8/09/2017

poetic obscurity feedback loop

Misleading presuppositions about the nature of poetry are not just a problem for young readers. Many young poets, however, confuse being deliberately obscure with creating a deeper mystery. Good poets do not deliberately complicate something just to make it harder for a reader to understand. Unfortunately, young readers, and young poets too, are taught to think that this is exactly what poets do. This has, in turn, created certain habits in the writing of contemporary poetry. Bad information about poetry in, bad poetry out, a kind of poetic obscurity feedback loop. It often takes poets a long time to unlearn this. Some never do. They continue to write in this way, deliberately obscure and esoteric, because it is a shortcut to being mysterious. The so-called effect of their poems relies on hidden meaning, keeping something away from the reader.

I don’t know what writers of stories, novels and essays eventually discover for themselves, but I can say that sooner or later poets figure out that there are no new ideas, only the same old ones — and that nobody who loves poetry reads it to be impressed, but to experience and feel and understand in ways only poetry can conjure.

I’m sympathetic to young poets who feel a strong impulse to disguise what they’re saying. Early in my life as a poet, I, too, had trouble being direct. I felt self-conscious, as if I needed to demonstrate my talent with the art in every line. It took me a long time to get over this feeling, and it was only when I did that I started to write poetry that was any good.

- Matthew Zapruder, from his essay "Understanding Poetry Is More Straightforward Than You Think" (an excerpt from his forthcoming Why Poetry?) in The New York Times. You can read the whole thing here.

2 comments:

Anonymous said...

Hmm. Trouble is, I see obscurity in many well-established (respected) poets. It's not obscurity for obscurity's sake: it's the deep need to be original, to say something in a way no one has quite approached before. I do it myself. Far more than I did twenty years ago. Back then I strove for clarity, but clarity doesn't seem to get the kudos for most of us these days. Yes, I think "the portal to the strange is the literal" for someone like Jack Gilbert, but there's only one Jack. That portal is the eye of a very fine needle.

Rob Taylor said...

Someone commented on a blog! Amazing! It's like it's 2009 all over again!

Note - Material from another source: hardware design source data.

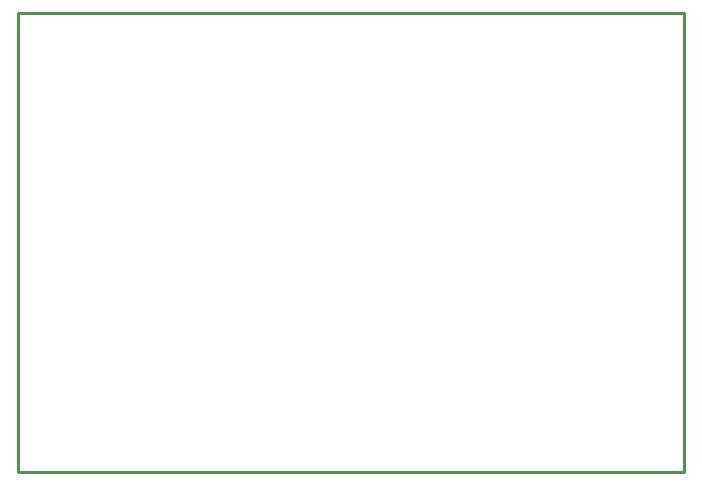
<source format=gko>
G04 Layer_Color=16711935*
%FSLAX25Y25*%
%MOIN*%
G70*
G01*
G75*
%ADD45C,0.01000*%
D45*
X0Y-800D02*
Y152200D01*
X222000D01*
X0Y-800D02*
X222000D01*
Y152200D01*
M02*

</source>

I think Zapruder would probably agree with you, Anonymous. His line "Many young poets, however, confuse being deliberately obscure with creating a deeper mystery" seems to chime with your "It's not obscurity for obscurity's sake". Maybe it comes down to semantics - the difference between "complexity" and "obscurity": both resist "clarity" but one does so to greater ends, the other as a means of hiding itself.

And I agree there's only one Jack (of course!) but I don't think the only means of satiating a "Deep need to be original" is through intentional obscurity. Likewise, that clarity is out of style is no reason to abandon it.

I'm glad you did something else that's "out of style" and commented on a blog, whoever you are!